=== Supplied data ===
==============================

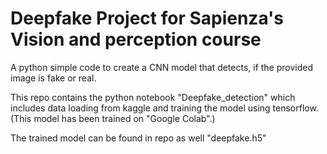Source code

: # Deepfake Project for Sapienza's Vision and perception course
A python simple code to create a CNN model that detects, if the provided image is fake or real.

This repo contains the python notebook "Deepfake_detection" which includes data loading from kaggle and training the model using tensorflow.
(This model has been trained on "Google Colab".)

The trained model can be found in repo as well "deepfake.h5"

==============================

Can you update these lines so that each "repo" reads "repository" and nothing else changes? Leave the picture out of your answer.

=== Finished task ===
Source code

: # Deepfake Project for Sapienza's Vision and perception course
A python simple code to create a CNN model that detects, if the provided image is fake or real.

This repository contains the python notebook "Deepfake_detection" which includes data loading from kaggle and training the model using tensorflow.
(This model has been trained on "Google Colab".)

The trained model can be found in repository as well "deepfake.h5"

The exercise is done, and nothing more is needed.